— 課題 1 —
記録の冒頭から「solidnego wsparcia w zakre」を含む行までを、両端も含めてそのまま書き写すこと。画像は答えに入れない。

━━━━━━━━━━

僕の仕事人生に大きな影響を与えた人たち

2004年に新卒後就業してから、16年半。僕の仕事人生で大きな影響を与えた方々について匿名にはなりますが、記述したいと思いました。彼/彼女たちは、明らかに僕の仕事観や人生観に影響があります。僕がどのようにして今のような人間になったのか、そして今後どのようになっていくのか・なるべきなのかを書くべきと考えました。半年くらいずっとtask listに書いてあったのですが、ずっと後回しになっていました。
想定する読者は、今のjustInCaseの仲間たち、そして未来の仲間たちです。毎度のことですが、文才が無いので読みづらいのですが、ずっとずっと思っていたことを書いているので嘘偽りは無いです。

Millimanの日本代表のI社長(新卒. 2004~2007)

言わずと知れたアクチュアリーコンサルティング会社です笑。はい、普通に生きてたら誰も知りません。当時、東京支店は15~20名程度のところに、新卒採用は3年ぶりで3人目とかで入社しました。当時の僕的には、「金融工学を理解したアクチュアリーは日本に10名もいないっぽいぞ!その中で競争すれば僕でも勝てるはずや!」と意気込んでいました。(この新卒一年目に、金融工学のセミナーをアクサ生命様にご提供させていただいた時に、その際にアクサ生命から参加していた同じく新卒(?)の小泉と約15年後にjustInCaseを創業することになりました)
I社長は、当時およびその後10年くらいの日本の代表パートナーでした。たしか彼は新卒で共栄生命(今のジブラルタ生命)で、共栄生命は日本の生命保険会社としては非常に目面しく再保険に取り組んでおり、その関係かその後MBAに社費留学した関係か忘れましたが英語がすごく堪能な中年(当時50歳弱)の男性でした。

━━━━━━━━━━

— 課題 2 —
本文に出てくる会社名をすべて挙げよ。

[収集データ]
━━━━━━━━━━

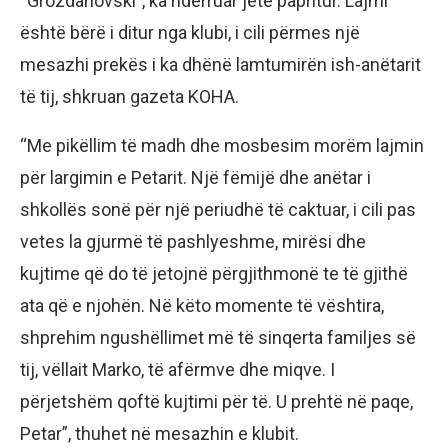
“Grozdanovski”, ka ndërruar jetë papritur. Lajmi
është bërë i ditur nga klubi, i cili përmes një
mesazhi prekës i ka dhënë lamtumirën ish-anëtarit
të tij, shkruan gazeta KOHA.
“Me pikëllim të madh dhe mosbesim morëm lajmin
për largimin e Petarit. Një fëmijë dhe anëtar i
shkollës sonë për një periudhë të caktuar, i cili pas
vetes la gjurmë të pashlyeshme, mirësi dhe
kujtime që do të jetojnë përgjithmonë te të gjithë
ata që e njohën. Në këto momente të vështira,
shprehim ngushëllimet më të sinqerta familjes së
tij, vëllait Marko, të afërmve dhe miqve. I
përjetshëm qoftë kujtimi për të. U prehtë në paqe,
Petar”, thuhet në mesazhin e klubit.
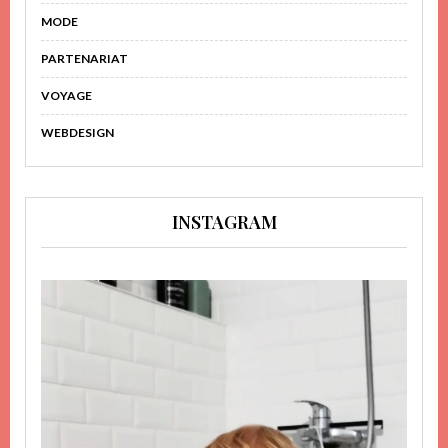
MODE
PARTENARIAT
VOYAGE
WEBDESIGN
INSTAGRAM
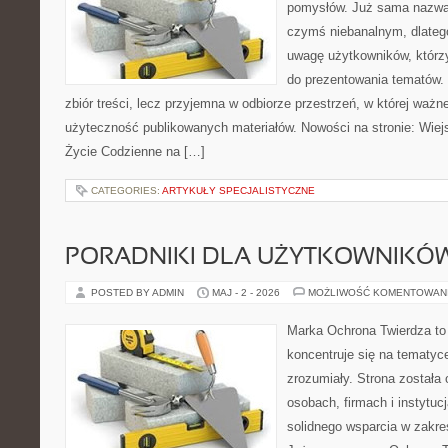
pomysłów. Już sama nazwa 
czymś niebanalnym, dlateg
uwagę użytkowników, którzy
do prezentowania tematów. 
zbiór treści, lecz przyjemna w odbiorze przestrzeń, w której ważn
użyteczność publikowanych materiałów. Nowości na stronie: Wiejsk
Życie Codzienne na […]
CATEGORIES:
ARTYKUŁY SPECJALISTYCZNE
PORADNIKI DLA UŻYTKOWNIKÓ
POSTED BY ADMIN
MAJ - 2 - 2026
MOŻLIWOŚĆ KOMENTOWAN
Marka Ochrona Twierdza to 
koncentruje się na tematy
zrozumiały. Strona została
osobach, firmach i instytuc
solidnego wsparcia w zakre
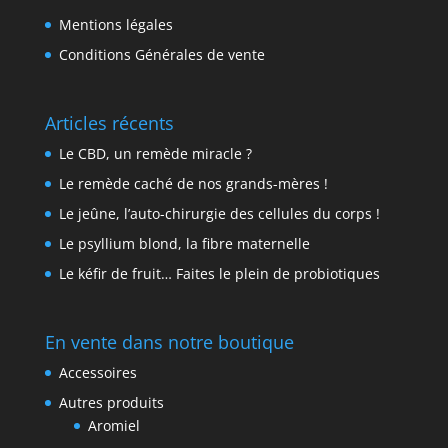
Mentions légales
Conditions Générales de vente
Articles récents
Le CBD, un remède miracle ?
Le remède caché de nos grands-mères !
Le jeûne, l’auto-chirurgie des cellules du corps !
Le psyllium blond, la fibre maternelle
Le kéfir de fruit… Faites le plein de probiotiques
En vente dans notre boutique
Accessoires
Autres produits
Aromiel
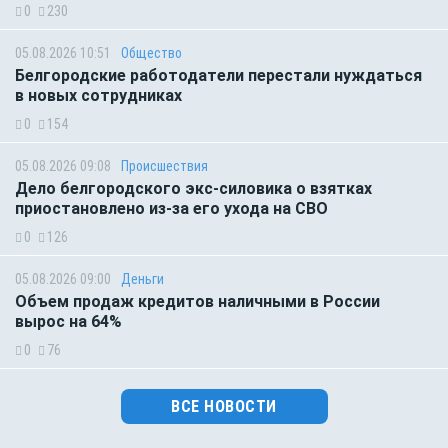
0
230
05.08.2026 10:51
Общество
Белгородские работодатели перестали нуждаться
в новых сотрудниках
0
154
05.08.2026 09:08
Происшествия
Дело белгородского экс-силовика о взятках
приостановлено из-за его ухода на СВО
0
126
05.08.2026 09:00
Деньги
Объем продаж кредитов наличными в России
вырос на 64%
0
76
ВСЕ НОВОСТИ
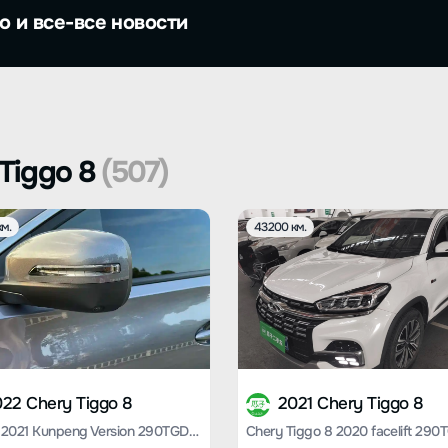
о и все-все новости
Tiggo 8
(507)
м.
43200 км.
22 Chery Tiggo 8
2021 Chery Tiggo 8
Tiggo 8 2021 Kunpeng Version 290TGDI Automatic Wind + Version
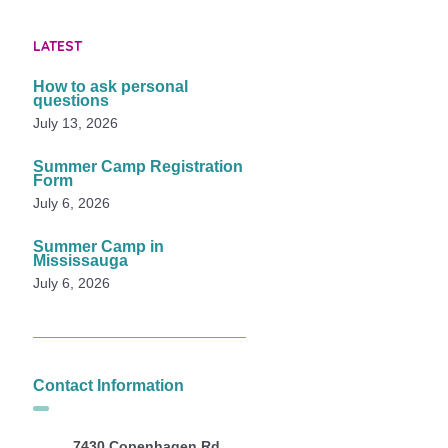
LATEST
How to ask personal
questions
July 13, 2026
Summer Camp Registration
Form
July 6, 2026
Summer Camp in
Mississauga
July 6, 2026
Contact Information
7430 Copenhagen Rd,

━━━━━━━━━━

— 解答 1 —
“Grozdanovski”, ka ndërruar jetë papritur. Lajmi
është bërë i ditur nga klubi, i cili përmes një
mesazhi prekës i ka dhënë lamtumirën ish-anëtarit
të tij, shkruan gazeta KOHA.
“Me pikëllim të madh dhe mosbesim morëm lajmin
për largimin e Petarit. Një fëmijë dhe anëtar i
shkollës sonë për një periudhë të caktuar, i cili pas
vetes la gjurmë të pashlyeshme, mirësi dhe
kujtime që do të jetojnë përgjithmonë te të gjithë
ata që e njohën. Në këto momente të vështira,
shprehim ngushëllimet më të sinqerta familjes së
tij, vëllait Marko, të afërmve dhe miqve. I
përjetshëm qoftë kujtimi për të. U prehtë në paqe,
Petar”, thuhet në mesazhin e klubit.
MODE
PARTENARIAT
VOYAGE
WEBDESIGN
INSTAGRAM
pomysłów. Już sama nazwa 
czymś niebanalnym, dlateg
uwagę użytkowników, którzy
do prezentowania tematów. 
zbiór treści, lecz przyjemna w odbiorze przestrzeń, w której ważn
użyteczność publikowanych materiałów. Nowości na stronie: Wiejsk
Życie Codzienne na […]
CATEGORIES:
ARTYKUŁY SPECJALISTYCZNE
PORADNIKI DLA UŻYTKOWNIKÓ
POSTED BY ADMIN
MAJ - 2 - 2026
MOŻLIWOŚĆ KOMENTOWAN
Marka Ochrona Twierdza to 
koncentruje się na tematy
zrozumiały. Strona została
osobach, firmach i instytuc
solidnego wsparcia w zakre

— 解答 2 —
- Milliman
- アクサ生命
- justInCase
- 共栄生命
- ジブラルタ生命